Excited to be in this hotel, a historic 1902 building which has housed the likes of Hemingway, Dylan Thomas and 1960s folk heroes like Joan Baez and Bob Dylan, we were intrigued by the Art Deco decor. Alas, the room (small, spare and mildly disappointing) was not what we expected. The lobby which promised much does not correspond with the floor we are on, which resembles a downscale south of the border motel with curious white stucco walls and ugly mosaics of exotic flowers. The view is abysmal. The sky is not visible from the lone window. So ... whatever. We are here to have fun we decide, not sit in a hotel room and sulk about our accommodations.


The Stonewall Inn today ... preparing for Pride 
As we approached the hotel we saw the Stonewall Inn - a historic, almost sacred, site for the LGBTQ community. It was the scene of a spontaneous, violent riot on June 28, 1969. The New York City police raided the Stonewall Inn, then a gay club. The raid sparked a riot among patrons and Christopher St. residents which lead to six days of violent clashes and the beginning of today's Pride parades every June across the world.

Rob at the David Bowie Is exhibit
First stop: Brooklyn Museum, 200 Eastern Parkway ... yes, Brooklyn at last. In all the years that we have been coming to NYC we have never been to this borough. "David Bowie Is" is a multi-media exhibit that was featured in Toronto a few years ago and which I never got a chance to see. Rob did and he loved it. This museum is beautiful - brilliantly clean, well designed and spacious. The Bowie exhibit was ambitious but perhaps not carefully curated to my mind. Too many intriguing things to see in too many crowded spaces with too many people. We Canadians, a cautious and fastidious people, would have handled it more efficiently I think in Toronto. The multi-media - TV appearances, movies, concerts, fashion, audio clips, albums and music - so many facets of this talented artist's life - could have been more carefully displayed and given us, the museum goer, a bit more space to observe and appreciate his talent. 





Judy Chicago's The Dinner Party 

As luck would have it, the museum also houses Judy Chicago's The Dinner Party - still stunning and gorgeous to behold. It is comprised of a long triangular table with 39 place settings - a history of women in Western civilization representing both historical and mythical women across millennia. The colours and designs are overwhelmingly beautiful. The place setting on the left above is dedicated to Virginia Woolf.

After the museum, we search for a hospitable place to eat close to our hotel and we find one at Amelie Wine Bar, 22 W. 8th St.
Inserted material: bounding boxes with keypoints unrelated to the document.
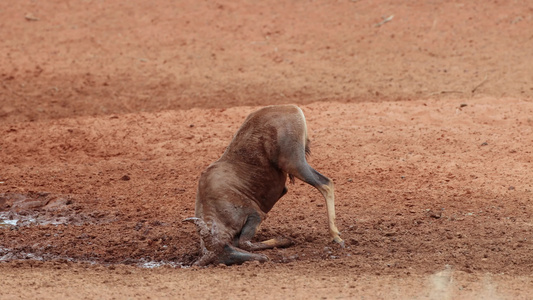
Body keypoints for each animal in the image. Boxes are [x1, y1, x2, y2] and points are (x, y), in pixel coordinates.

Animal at [185, 105, 342, 264]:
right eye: (224, 260)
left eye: (226, 247)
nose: (263, 259)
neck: (210, 195)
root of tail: (291, 108)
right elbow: (242, 242)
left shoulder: (256, 215)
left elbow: (244, 242)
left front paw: (285, 240)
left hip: (295, 163)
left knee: (326, 183)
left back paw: (336, 237)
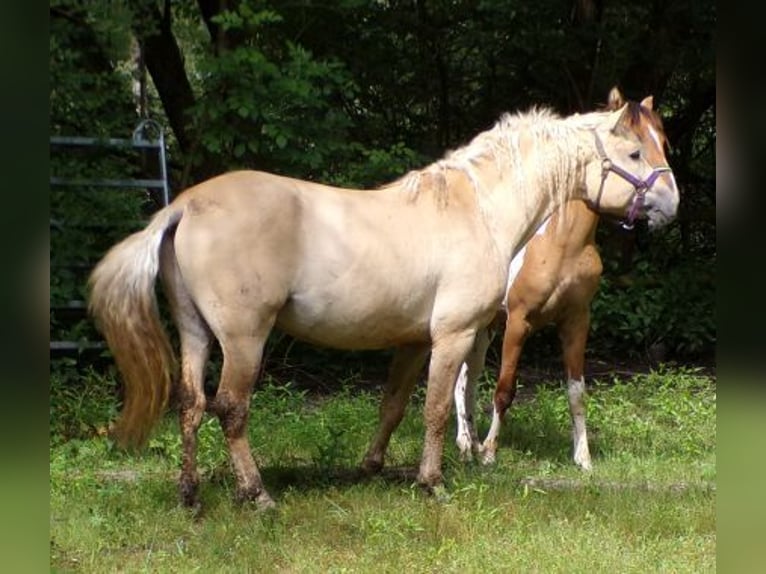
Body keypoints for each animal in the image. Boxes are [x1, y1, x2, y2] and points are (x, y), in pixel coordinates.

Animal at [452, 89, 676, 472]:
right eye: (634, 152)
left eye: (662, 143)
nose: (671, 203)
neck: (561, 243)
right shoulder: (519, 321)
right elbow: (505, 388)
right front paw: (492, 453)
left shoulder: (576, 320)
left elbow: (576, 392)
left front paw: (583, 458)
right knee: (457, 379)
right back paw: (467, 444)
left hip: (486, 326)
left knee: (469, 377)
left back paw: (471, 443)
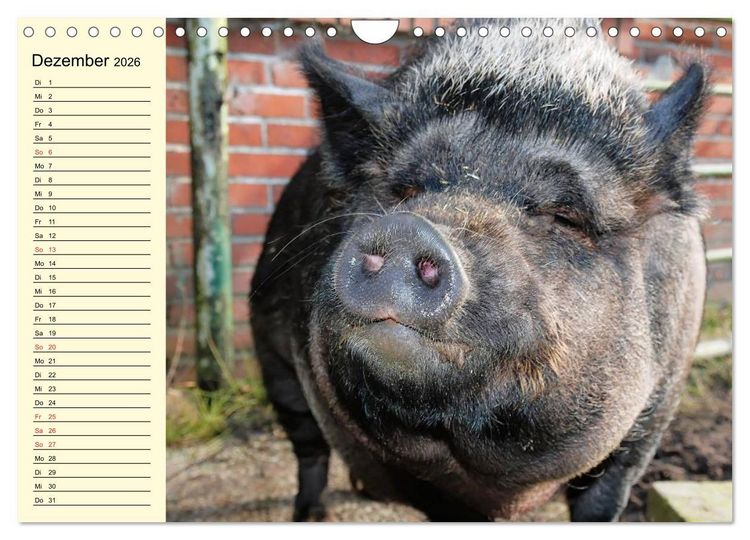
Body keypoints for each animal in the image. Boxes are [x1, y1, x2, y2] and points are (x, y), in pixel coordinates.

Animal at [249, 18, 708, 521]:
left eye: (565, 216)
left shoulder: (651, 419)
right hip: (272, 355)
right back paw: (312, 515)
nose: (408, 229)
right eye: (405, 191)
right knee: (307, 445)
Elegant French cuisine served and the place rocking with attractive young couples and groups of pretty girls (what are we doing there?!). Rob ordered hand-seared brook trout with green beans and I ordered Gratin De Raviolis Du Royans (both excellent) accompanied by beer and rosemary flavoured lemonade. The food is excellent but at a price. Not for the fiscally faint of heart. Without dessert or tip the bill was close to $90 American.

We are close enough to The Strand Bookstore, 828 Broadway, my favourite bookstore in the world - and we walk there within minutes. I find a book of poetry among the thousands of books. I have been searching for this volume for a while: Ted Hughes' Birthday Letters.
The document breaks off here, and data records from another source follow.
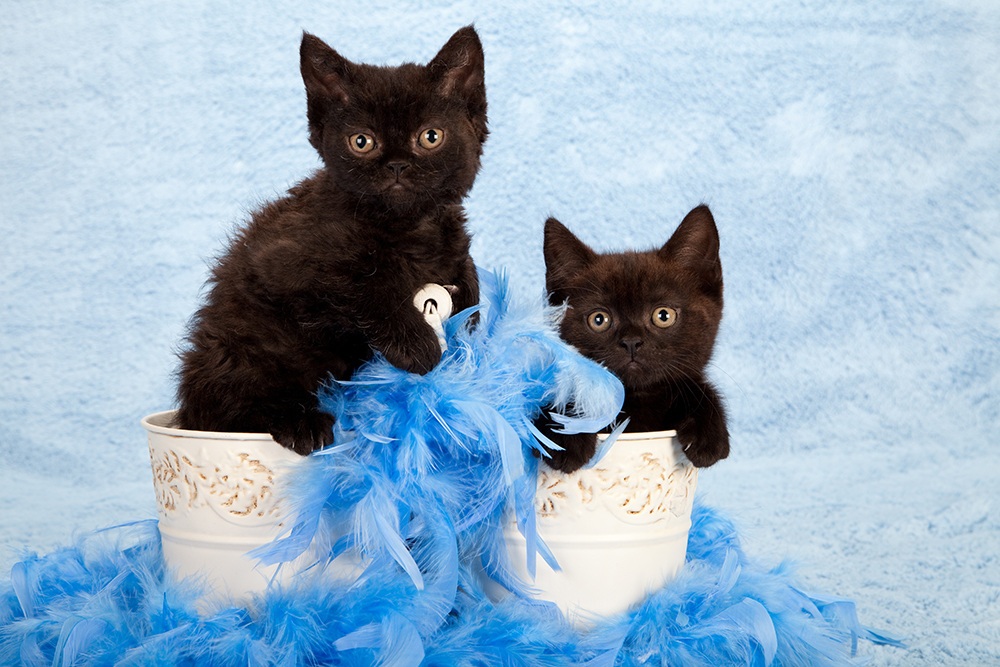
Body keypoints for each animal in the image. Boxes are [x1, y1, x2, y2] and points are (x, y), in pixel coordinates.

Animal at [176, 26, 488, 454]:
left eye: (430, 137)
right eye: (362, 142)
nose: (397, 165)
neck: (407, 227)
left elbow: (465, 267)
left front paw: (471, 312)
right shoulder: (286, 261)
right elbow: (359, 282)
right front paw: (415, 344)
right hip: (247, 346)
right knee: (235, 405)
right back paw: (301, 422)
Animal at [540, 206, 728, 472]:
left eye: (663, 315)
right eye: (599, 319)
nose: (631, 341)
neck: (635, 401)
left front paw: (708, 433)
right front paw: (566, 435)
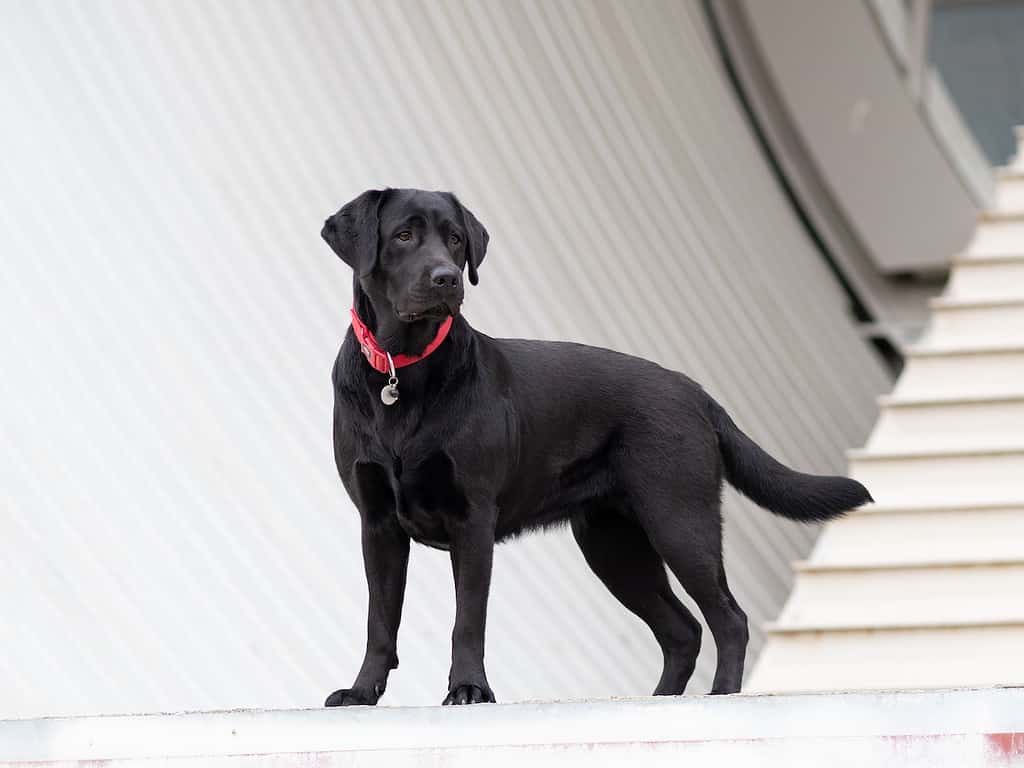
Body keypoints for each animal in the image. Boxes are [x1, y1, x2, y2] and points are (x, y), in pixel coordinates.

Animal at [321, 189, 872, 708]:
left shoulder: (471, 519)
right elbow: (380, 621)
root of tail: (694, 390)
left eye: (455, 239)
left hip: (679, 520)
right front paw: (361, 692)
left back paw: (721, 696)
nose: (447, 279)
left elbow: (468, 619)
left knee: (728, 618)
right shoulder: (378, 524)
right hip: (614, 545)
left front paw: (469, 689)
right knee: (683, 630)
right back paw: (660, 699)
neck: (403, 371)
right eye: (404, 236)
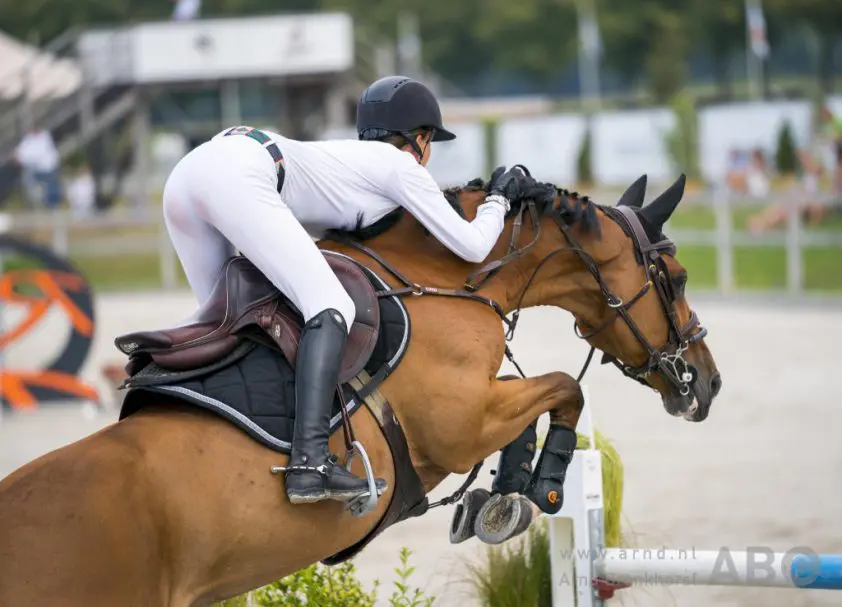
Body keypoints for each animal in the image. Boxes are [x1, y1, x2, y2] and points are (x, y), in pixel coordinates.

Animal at [0, 172, 721, 606]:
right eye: (678, 278)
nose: (707, 384)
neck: (446, 280)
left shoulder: (477, 409)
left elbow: (540, 398)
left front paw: (499, 494)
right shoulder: (459, 423)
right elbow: (560, 390)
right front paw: (533, 488)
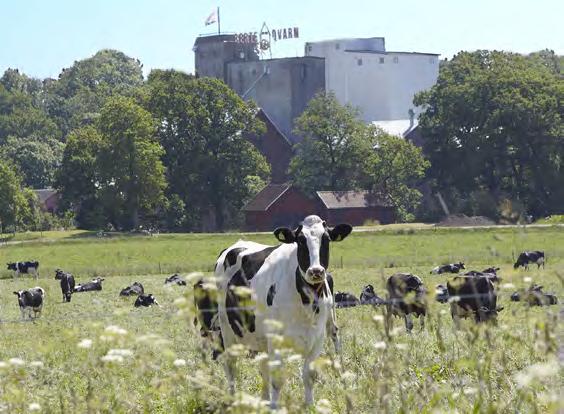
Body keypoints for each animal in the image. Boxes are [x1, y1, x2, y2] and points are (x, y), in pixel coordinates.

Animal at [200, 215, 352, 410]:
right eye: (300, 240)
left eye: (326, 239)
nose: (316, 271)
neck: (307, 303)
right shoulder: (276, 340)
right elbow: (277, 380)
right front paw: (275, 407)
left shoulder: (317, 338)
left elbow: (309, 376)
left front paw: (309, 405)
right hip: (227, 330)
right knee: (231, 365)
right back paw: (234, 399)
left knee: (263, 367)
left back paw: (264, 400)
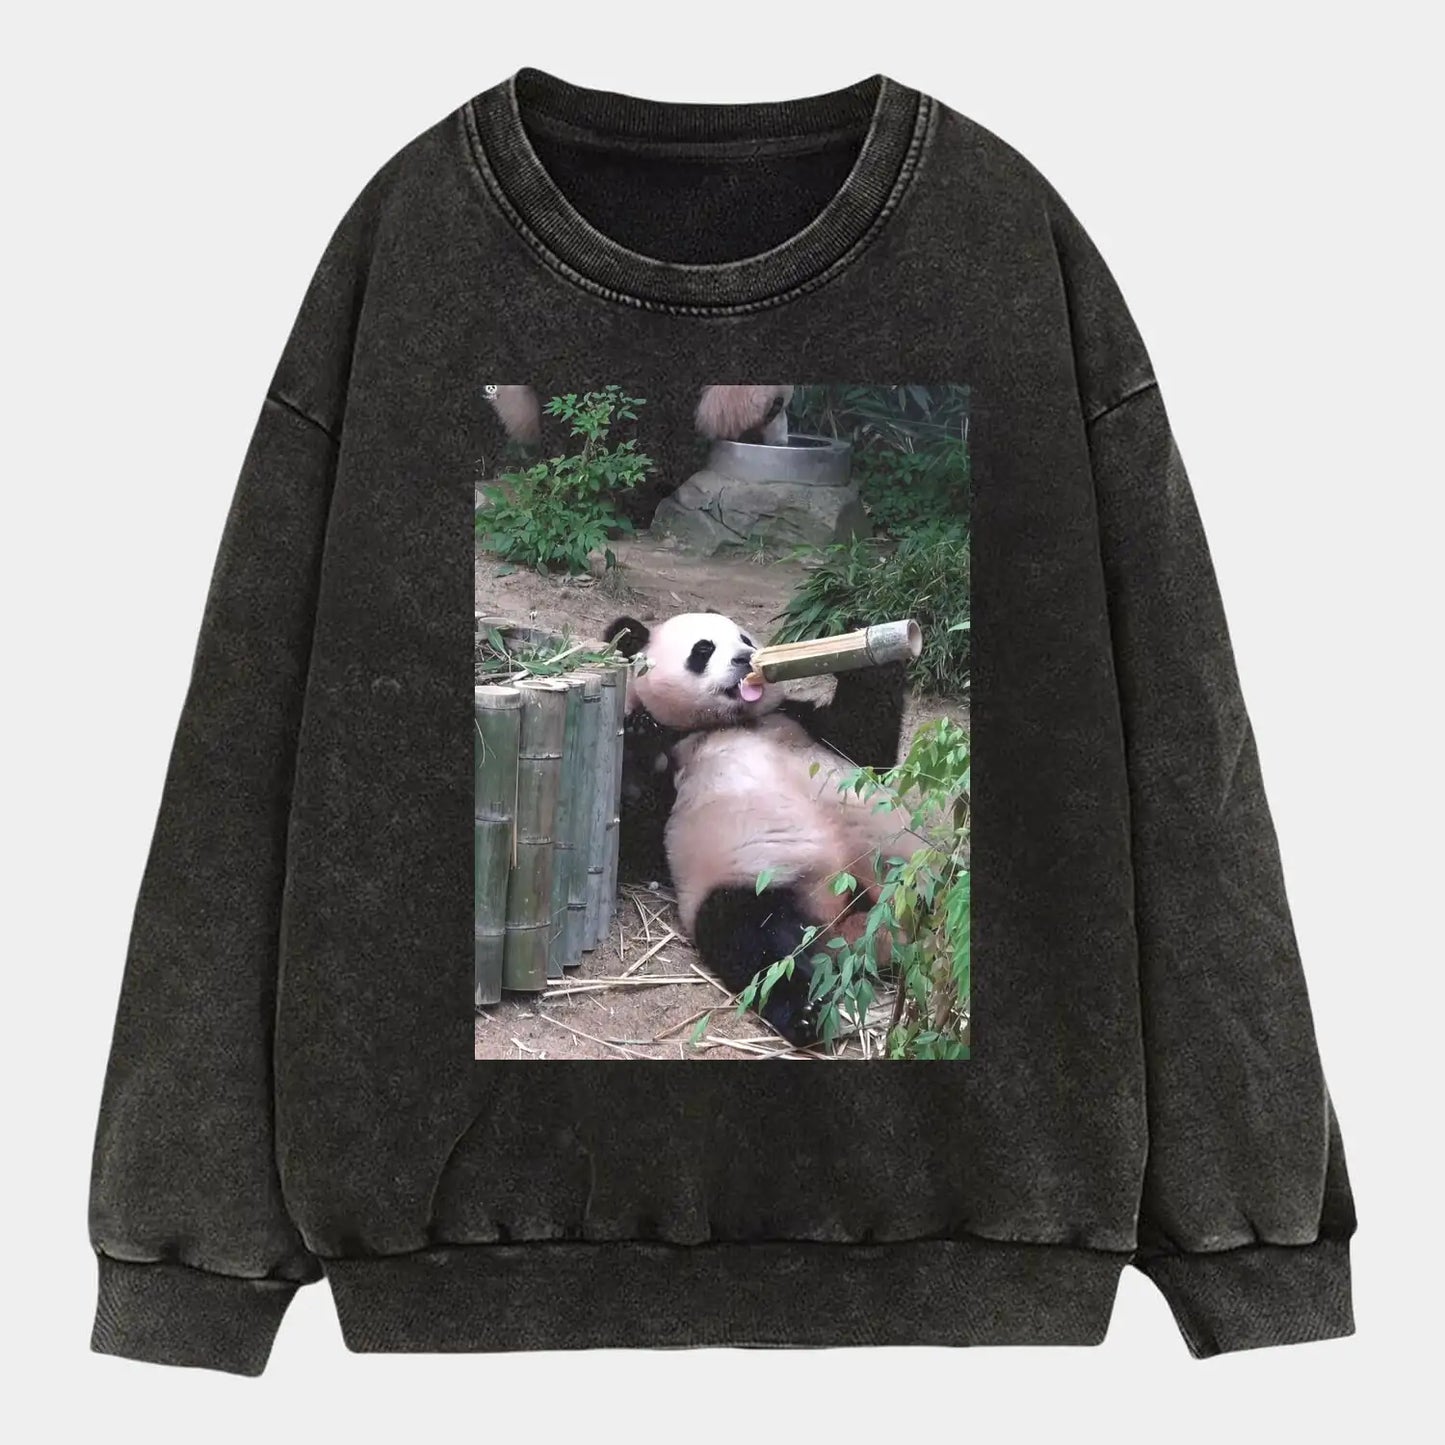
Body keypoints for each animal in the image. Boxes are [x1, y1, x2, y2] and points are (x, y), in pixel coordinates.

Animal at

Close to The Strand is a tiny, perfect gelato place called Amorino, 162 8th St. for pistachio gelato. Small in size but worth the crowded seating for a taste.

We walk back to Washington Square, which is lit up like a Christmas tree and there is an Afro-Caribbean band playing. The odd tourist starts to wiggle and flail, even a few kids chime in. We giggle and text our son, who is with his boyfriend in another part of the state. Not brave enough to dance ourselves we laugh a bit at the eager dancers. He says, "Let them be happy." So we wish them well and go home after a very long but fruitful day.